Marine de guerre chinoise : Flotte militaire maritime de la Chine, en pleine expansion, visant à atteindre un équilibre avec les États-Unis d’ici 2035. Elle inclut des destroyers lance-missile, des porte-avions, des sous-marins nucléaires, et des bases stratégiques.
La Chine dispose déjà de plus de marins que les États-Unis, avec 225 000 marins contre 200 000 américains, et vise à atteindre un équilibre militaire d’ici 2035. Elle a intégré son second porte-avions, le Shandong, en 2019, et prévoit d’en avoir quatre en service d’ici 2025, dont un à propulsion nucléaire. La modernisation de sa flotte inclut le développement de destroyers lance-missile, dont la puissance de feu dépasserait celle des bâtiments américains et japonais. Par ailleurs, la Chine développe ses bases navales dans l’océan Indien depuis les années 2000, renforçant sa projection militaire et la sécurisation de ses routes commerciales, notamment celles des Nouvelles Routes de la Soie. La marine chinoise sert également à symboliser son hard power à l’échelle internationale et à protéger ses intérêts stratégiques liés à ses importations, en particulier en hydrocarbures.
La montée en puissance de la marine chinoise, avec une flotte modernisée et des bases stratégiques dans l’océan Indien, traduit une ambition de projection globale et de sécurisation des intérêts économiques et stratégiques de la Chine, visant à atteindre un équilibre avec les États-Unis d’ici 2035.
CNSA
L'Administration spatiale nationale chinoise (CNSA), créée en 1993, pilote le programme spatial chinois, notamment à travers la fabrication et le lancement de fusées Longue Marche.
Fusées Longue Marche
Série de lanceurs chinois développés par le CNSA, dont le nom fait référence au périple historique des communistes chinois en 1934, permettant la mise en œuvre des missions spatiales chinoises.
Taïkonaute
Astronaute chinois, premier d’entre eux à être envoyé dans l’espace en 2003, dans le cadre de la mission SHENZHOU 5.
Tiangong 1
Station spatiale chinoise lancée en 2011, marquant une étape majeure dans le programme spatial chinois, utilisée pour des expérimentations et la formation de taïkonautes.
Livre blanc de la Défense
Document stratégique qui, dans le contexte chinois, souligne l’intégration du programme spatial à la stratégie militaire et économique du pays, avec un budget spatial conséquent.

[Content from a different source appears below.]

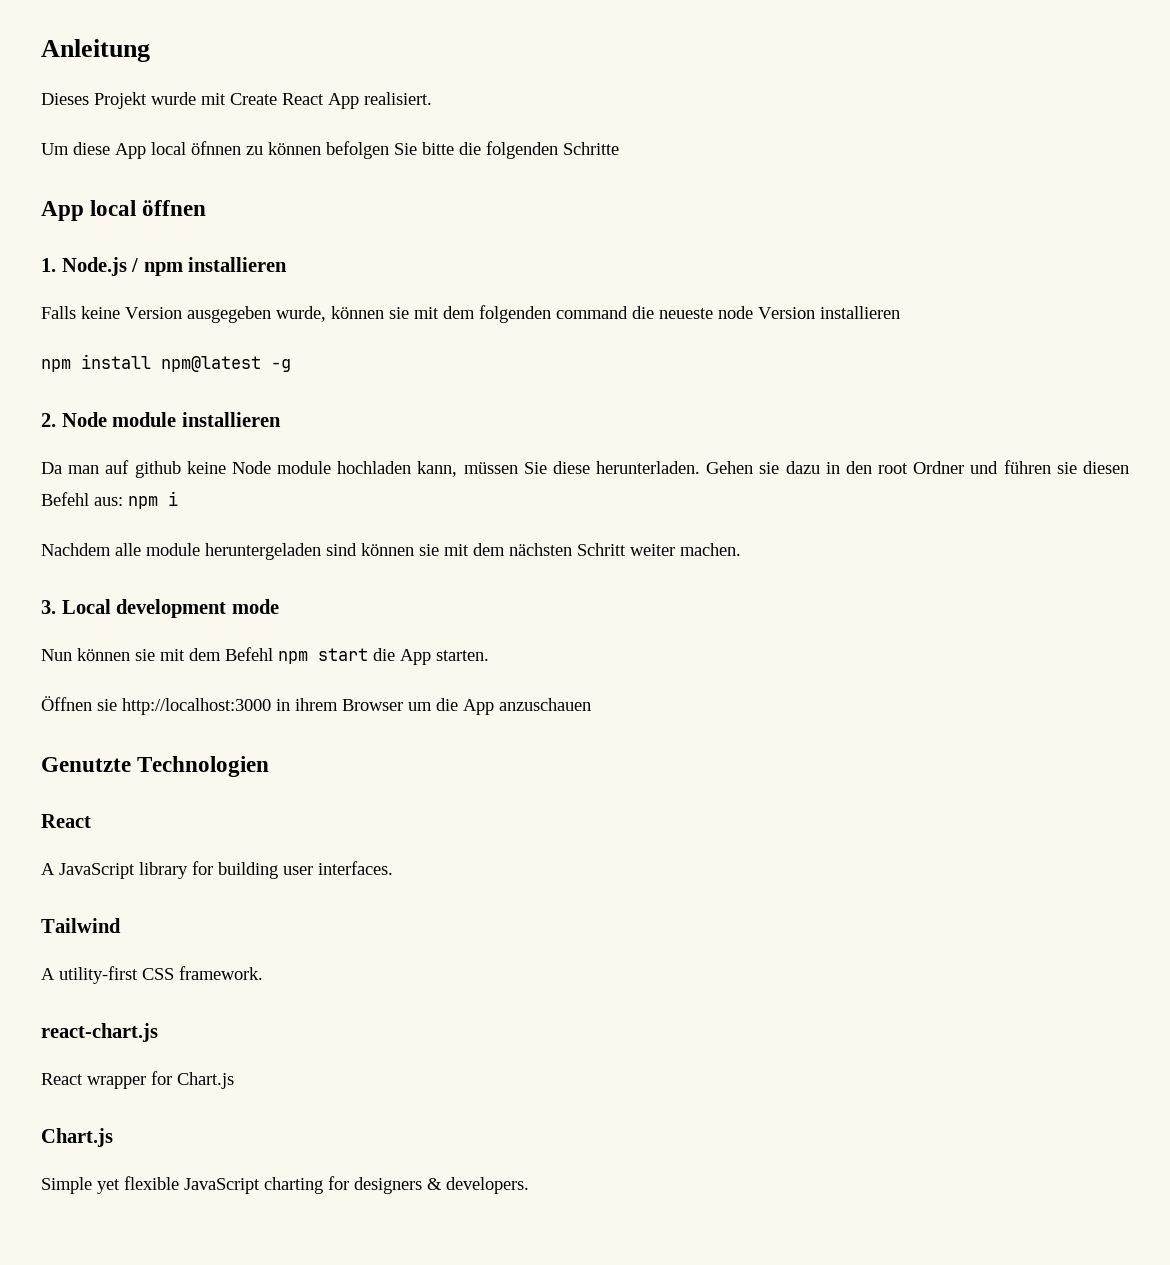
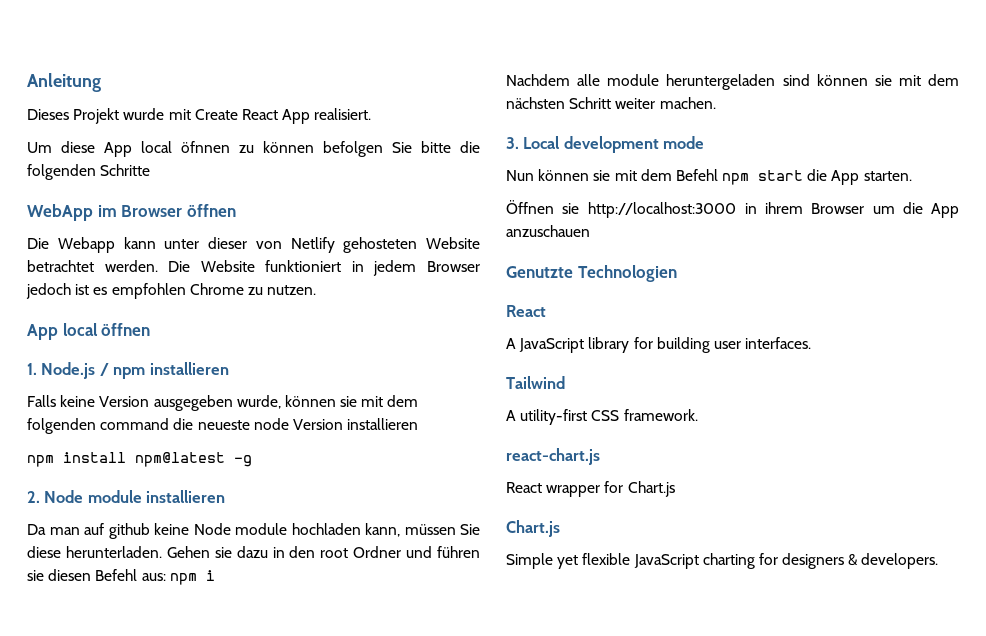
(619, 148) none -> [27,204,236,221] [27,237,480,253] [27,260,480,276] [26,283,317,299] // WebApp im Browser öffnen // Die Webapp kann unter dieser von Netlify gehosteten Website betrachtet werden. Die Website funktioniert in jedem Browser jedoch ist es empfohlen Chrome zu nutzen.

Le programme spatial chinois, piloté par le CNSA depuis 1993, s’inscrit dans une stratégie intégrée mêlant avancées technologiques, ambitions militaires et économiques, visant à faire de la Chine une puissance spatiale de premier plan d’ici 2045.
Tianwen-1 : Sonde spatiale chinoise lancée en 2021, ayant pour objectif l'exploration de Mars. Elle a permis de mettre en orbite autour de la planète rouge un orbiteur et un rover d’exploration.
Change’4 : Mission spatiale chinoise qui a réalisé le premier alunissage sur la face cachée de la Lune en 2019, marquant une avancée technologique majeure.
Station spatiale Tianhe : Composante principale de la future station spatiale chinoise, en cours de construction, prévue pour être opérationnelle en 2024. Elle doit accueillir des astronautes et servir de plateforme pour diverses missions spatiales.
Mission habitée sur la Lune : Projet chinois visant à établir une base permanente sur la Lune d’ici 2030, dans le cadre de leurs ambitions d’exploration lunaire.
Exploration astéroïdes et Jupiter : Projets en développement par la Chine pour envoyer des missions vers des astéroïdes et la planète Jupiter, témoignant de leur volonté d’étendre leur présence dans le système solaire.
En 2021, la sonde Tianwen-1 a été mise en orbite autour de Mars avec un rover d’exploration, illustrant les avancées technologiques chinoises dans l’exploration planétaire. Le Chang’e 4 a réalisé le premier alunissage sur la face cachée de la Lune en 2019, une étape technologique et symbolique majeure. La Chine construit la station spatiale Tianhe, dont la mise en service définitive est prévue pour 2024, avec la possibilité d’accueillir des spationautes étrangers, afin de concurrencer l’ISS. Par ailleurs, la Chine ambitionne une mission habitée sur la Lune, avec l’installation d’une base permanente d’ici 2030, renforçant ses ambitions dans l’exploration lunaire.
La Chine affiche des avancées technologiques remarquables dans l’espace, concrétisées par des missions comme Tianwen-1 et Chang’e 4, et poursuit des ambitions concrètes avec la construction de la station Tianhe et un projet de base lunaire permanente, illustrant sa volonté de devenir une puissance majeure dans l’exploration spatiale.
Beidou
ZEE (Zone Économique Exclusive)
Espace maritime s’étendant jusqu’à 200 milles nautiques des côtes, dans lequel un État exerce des droits souverains pour l’exploitation des ressources. La délimitation de la ZEE est une source majeure de tensions entre États. AUTEUR (date) : espace maritime.
Ressources halieutiques
Ressources issues de la pêche en mer, notamment les poissons. La Chine, premier exportateur mondial, dépend fortement de ces ressources pour son alimentation et son économie. AUTEUR (date) : ressources marines.
Gisements offshore
Réserves de ressources naturelles (pétrole, gaz) situées sous la mer, exploitées par des techniques en mer. La maîtrise de ces gisements est stratégique pour l’indépendance énergétique. AUTEUR (date) : ressources énergétiques.
Câbles sous-marins
Fils de communication posés au fond des océans, essentiels pour les télécommunications mondiales. La maîtrise de ces câbles est stratégique pour la sécurité et la connectivité mondiale. AUTEUR (date) : infrastructure de communication.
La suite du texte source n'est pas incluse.